**WORK INSTRUCTION**
Note each line of the entries that includes "ctrl". Then copy those lines.

**DATASET ENTRIES**
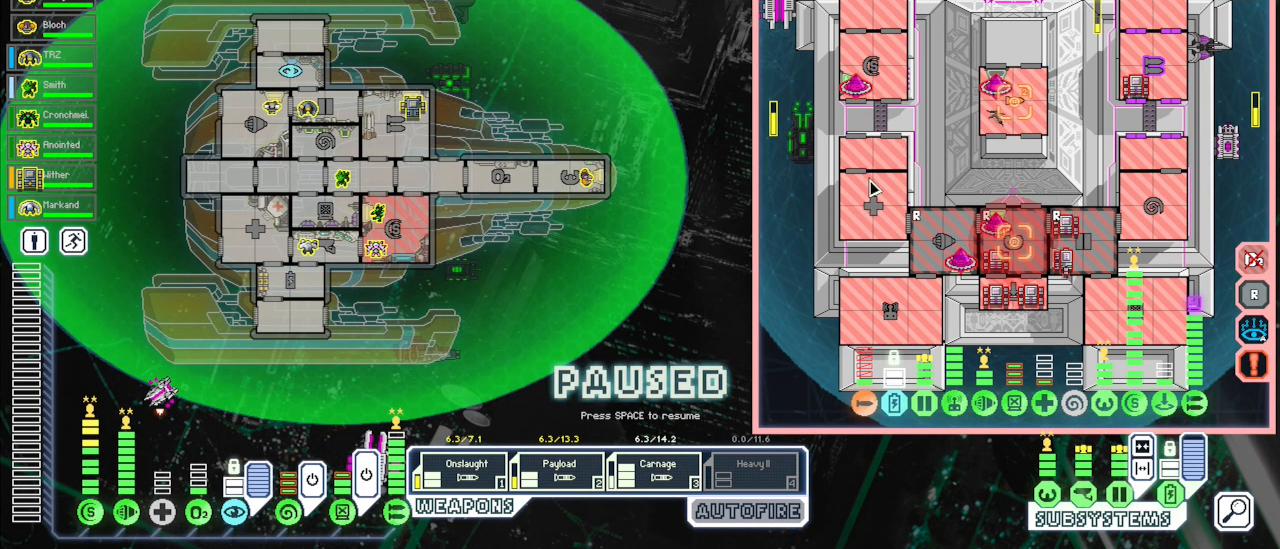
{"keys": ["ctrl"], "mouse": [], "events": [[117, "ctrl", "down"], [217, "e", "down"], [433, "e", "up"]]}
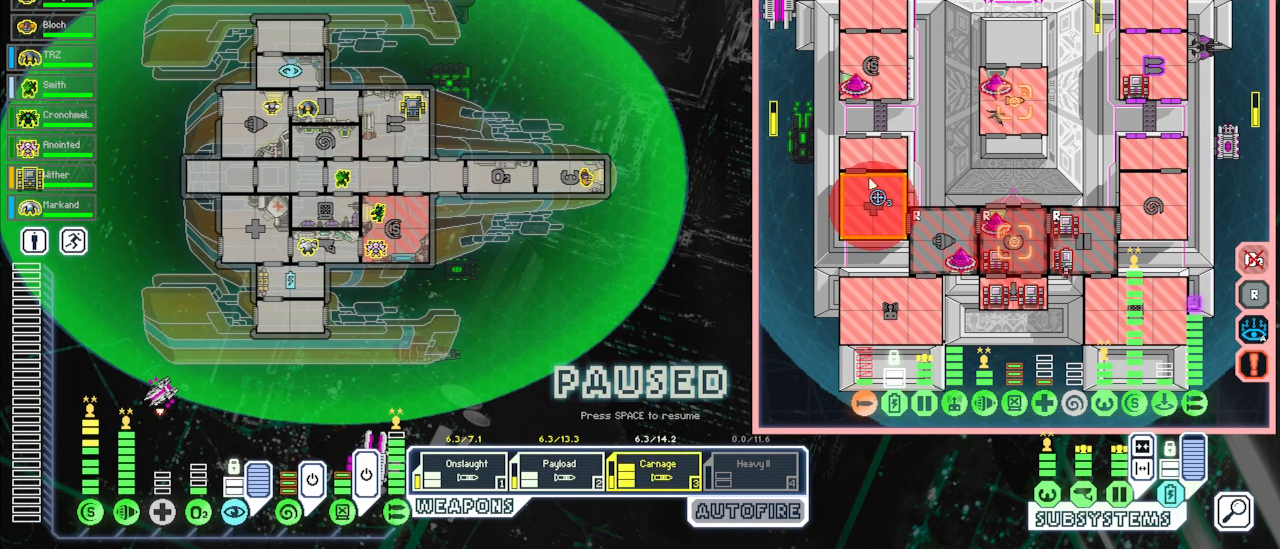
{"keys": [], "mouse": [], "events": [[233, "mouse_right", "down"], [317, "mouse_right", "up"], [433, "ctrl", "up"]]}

--

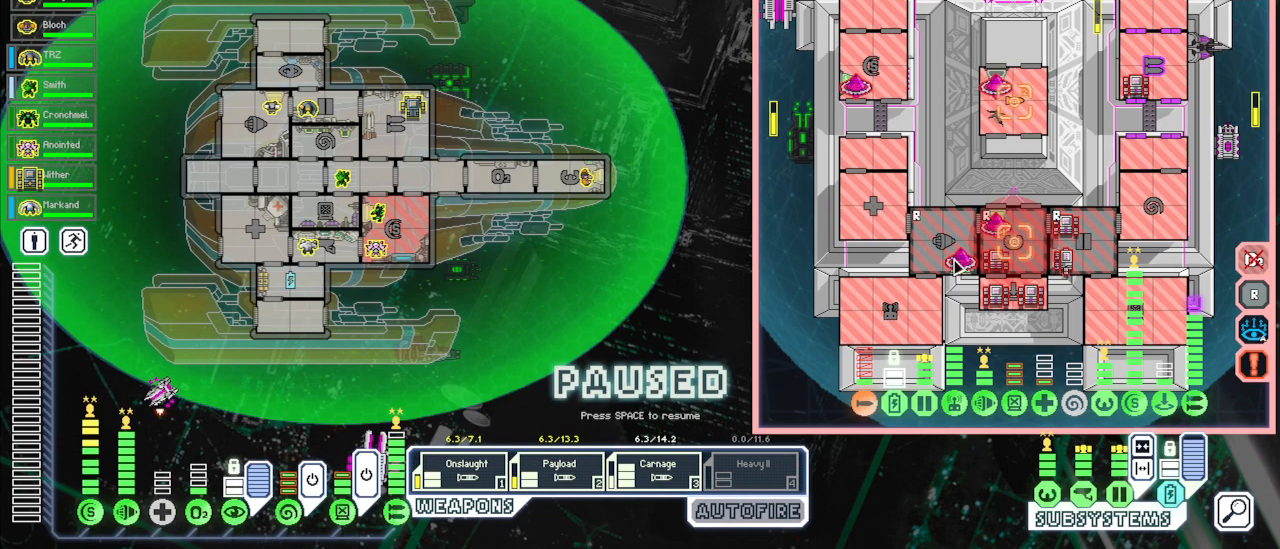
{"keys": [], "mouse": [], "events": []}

**SOLUTION TO THIS TASK**
{"keys": ["ctrl"], "mouse": [], "events": [[117, "ctrl", "down"], [217, "e", "down"], [433, "e", "up"]]}
{"keys": [], "mouse": [], "events": [[233, "mouse_right", "down"], [317, "mouse_right", "up"], [433, "ctrl", "up"]]}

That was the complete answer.